Master C3V-W: The boot sequence initiates with i-boot, followed by x-boot, TF-A (Trusted Firmware-A), OP-TEE (Open Portable Trusted Execution Environment), U-Boot, and ultimately Linux. Throughout this sequence, the Master C3V-W subsystem undergoes a series of initialization and configuration steps to prepare for system operation.
Slave C3V-W: Conversely, upon completion of DRAM initialization, the boot process for the Slave C3V-W subsystem ceases. Unlike the Master C3V-W subsystem, it does not proceed to execute subsequent software components. However, it remains operational within the system, providing access to its devices, including DRAM, for the Master C3V-W subsystem.
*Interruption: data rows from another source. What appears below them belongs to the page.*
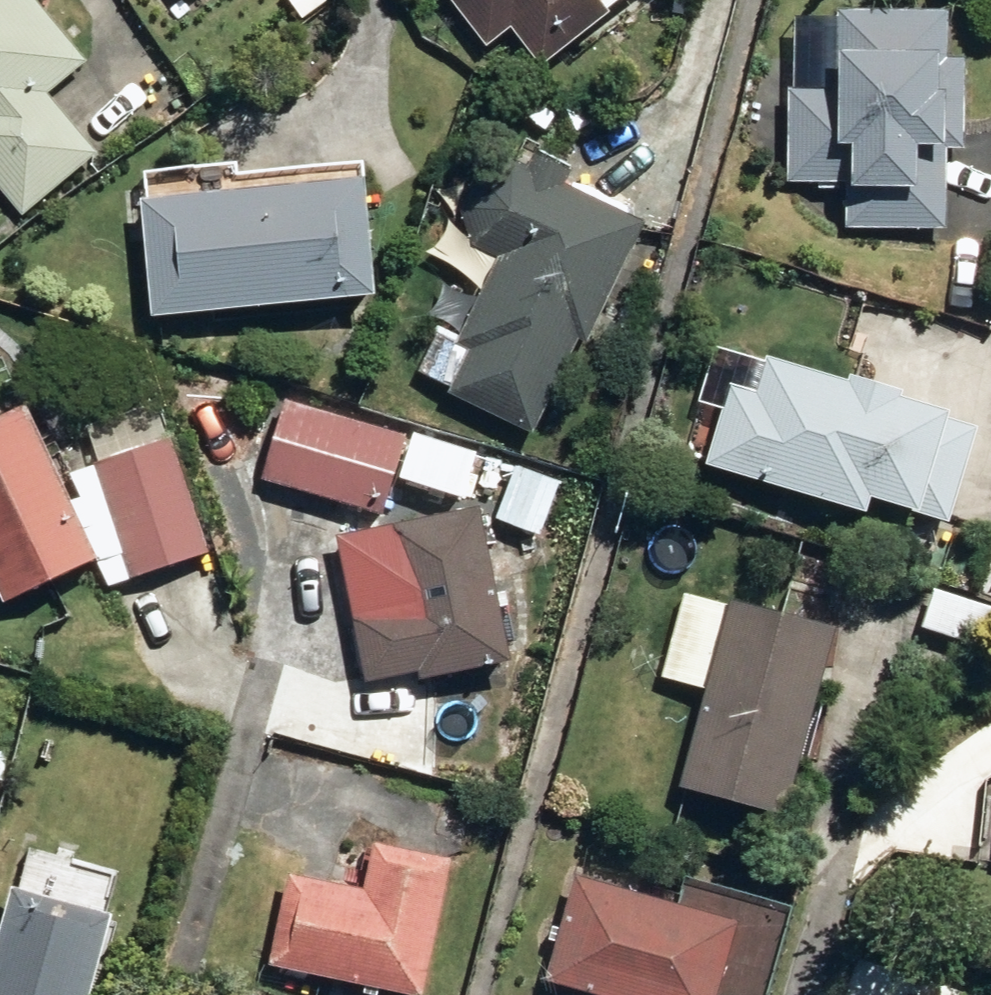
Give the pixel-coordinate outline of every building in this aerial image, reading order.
[(13,214),(84,153),(34,93),(72,61),(20,0),(0,0),(0,198),(13,214)] [(473,46),(496,28),(525,66),(590,15),(588,12),(603,0),(438,0),(473,46)] [(835,228),(934,228),(934,150),(947,150),(947,58),(928,58),(928,12),(822,12),(823,55),(815,55),(815,90),(779,89),(779,183),(830,182),(830,188),(836,188),(835,228)] [(438,396),(520,433),(561,340),(572,345),(622,229),(542,193),(551,171),(516,156),(509,169),(499,165),(459,180),(444,212),(458,245),(483,256),(446,340),(425,330),(406,373),(441,388),(438,396)] [(126,203),(137,317),(354,297),(343,181),(126,203)] [(899,510),(935,523),(965,427),(880,400),(882,393),(831,377),(830,382),(751,358),(741,394),(718,387),(693,465),(847,514),(851,501),(897,516),(899,510)] [(250,478),(370,515),(395,435),(275,397),(250,478)] [(82,558),(10,408),(0,412),(0,598),(82,558)] [(403,475),(461,494),(464,488),(468,490),(482,450),(418,430),(403,475)] [(83,461),(122,580),(196,556),(158,437),(83,461)] [(338,616),(353,684),(402,672),(404,684),(495,663),(483,610),(492,607),(489,592),(480,595),(460,507),(373,526),(392,611),(370,617),(368,609),(338,616)] [(976,652),(990,613),(990,612),(923,588),(909,627),(976,652)] [(668,786),(768,813),(818,627),(717,600),(668,786)] [(378,994),(404,994),(433,862),(358,846),(349,890),(274,872),(253,967),(378,994)] [(578,994),(696,994),(719,927),(566,879),(534,980),(578,994)] [(96,917),(0,890),(0,994),(74,994),(96,917)]
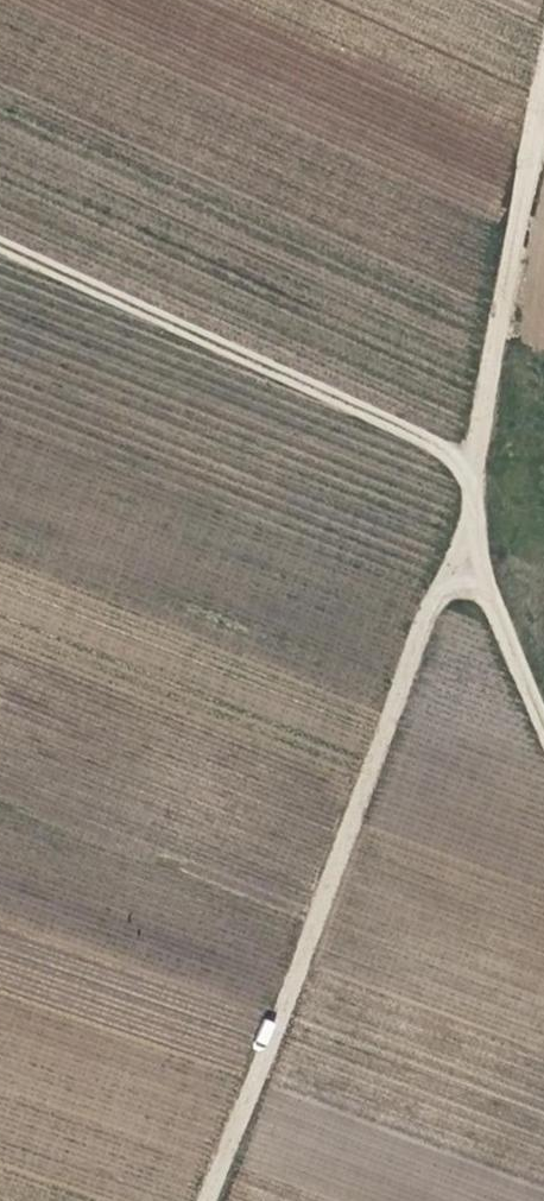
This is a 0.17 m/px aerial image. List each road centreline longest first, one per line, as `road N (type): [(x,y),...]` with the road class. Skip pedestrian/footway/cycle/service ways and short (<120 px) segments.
road 1 (track): [(482,581),(451,585),(430,605),(415,638),(207,1200)]
road 2 (track): [(543,148),(468,460),(482,581),(543,739)]
road 3 (track): [(468,460),(0,249)]

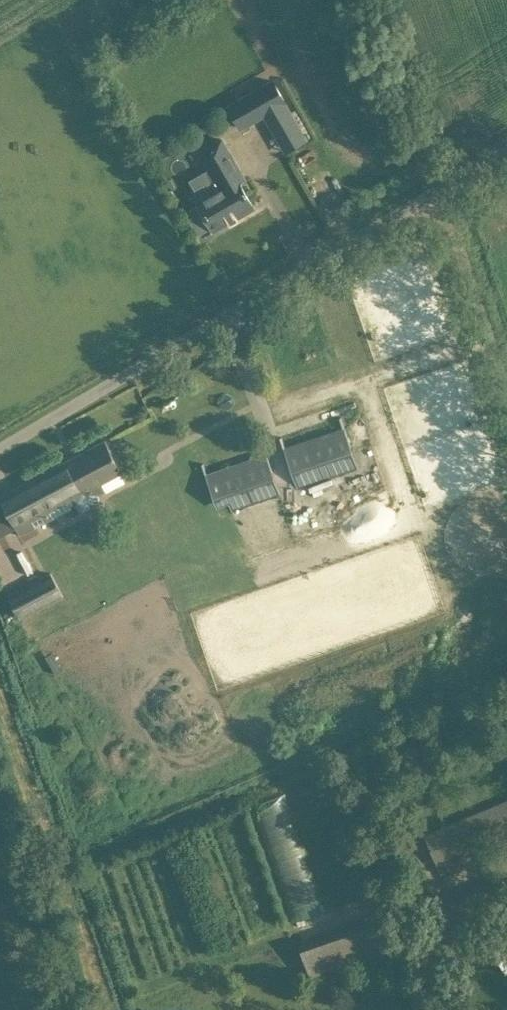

6. Log of Master and Slave C3V-W Subsystem

6.1 Log of Master C3V-W:

[    2.569441] Run /sbin/init as init process
/etc/init.d/rcS starts...
Mounting other filesystems ...
rc.extra [bg]
sdcard boot set...
[    2.795789] remoteproc remoteproc0: powering up f800817c.remoteproc
[    2.798426] remoteproc remoteproc0: Booting fw image firmware, size 244280
[    2.799348] virtio_rpmsg_bus virtio0: rpmsg host is online
[    2.804314] remoteproc0#vdev0buffer: registered virtio0 (type 7)
[    2.810305] remoteproc remoteproc0: remote processor f800817c.remoteproc is now up
[    2.815307] virtio_rpmsg_bus virtio0: creating channel rpmsg-tty-raw addr 0x0
[    2.826105] virtio_rpmsg_bus virtio0: creating channel rpmsg-tty-raw addr 0x1
[    2.838487] virtio_rpmsg_bus virtio0: creating channel rpmsg-tty-raw addr 0x2
Boot CM4 firmware by remoteproc
extra done
End of /etc/init.d/rcS

login[143]: root login on 'console'
~ # [    2.983820] fbcon: Taking over console
~ # devmem 0x2f8800000
0x00000A30
~ #

After successful booting of Linux, you can execute the command

devmem 0x2f8800000

to retrieve the chip ID of the Slave C3V-W. A correctly functioning CPIO interface should yield a chip ID of 0x00000A30 for the Slave C3V-W. This confirmation signifies the proper operation of the CPIO interface.

6.2 Log of Slave C3V-W:

Run draiminit@0xFA20859D
bootdevice=0x00000019
Built at Mar 13 2024 19:47:40
dram_init
dwc_umctl2_lpddr4_1600_SP7350_for_realchip
MT53E2G32D4_C, 2rank, FBGA=D8CJN
SDRAM_SPEED_1600
dwc_ddrphy_phyinit_main 20231212
dwc_ddrphy_phyinit_out_lpddr4_train1d2d_3200_SP7350
bootdevice:0x00000019
XBOOT_len=0x0000B278
1D IMEM checksum ok
1D DMEM checksum ok
Start to wait for the training firmware to complete v.00 !!!
End of CA training.
End of initialization.
End of read enable training.
End of fine write leveling.
End of read dq deskew training.
End of MPR read delay center optimization.
End of Wrtie leveling coarse delay.
End of write delay center optimization.
End of read delay center optimization.
End of max read latency training.
Training has run successfully.(firmware complete)
bootdevice:0x00000019
2D IMEM checksum ok
2D DMEM checksum ok
Start to wait for the training firmware to complete v.00 !!!
End of initialization.
End of 2D write delay/voltage center optimization.
End of 2D write delay/voltage center optimization.
End of 2D read delay/voltage center optimization.
End of 2D read delay/voltage center optimization.
Training has run successfully.(firmware complete)
Register programming done!!!
Register programming done!!!
dram_init_end
Done draiminit
dram test 0x00800000 - 0x00800400


---- CPIO-R slave mode Begin ----

VCO: 4.0G, PLL: 1.0G
PHY status change: 0x08000001
PHY status check Passed
CPIO Initial Finished
PHY Mode: 0x0000008D
Timer start: 0x00000000
Timer End: 0x000000B2

After completing DRAM initialization and training, the Slave C3V-W subsystem proceeds to set up and establish the CPIO interface. Once the interface is configured and connected, the Slave C3V-W subsystem ceases further execution and enters a stopped state.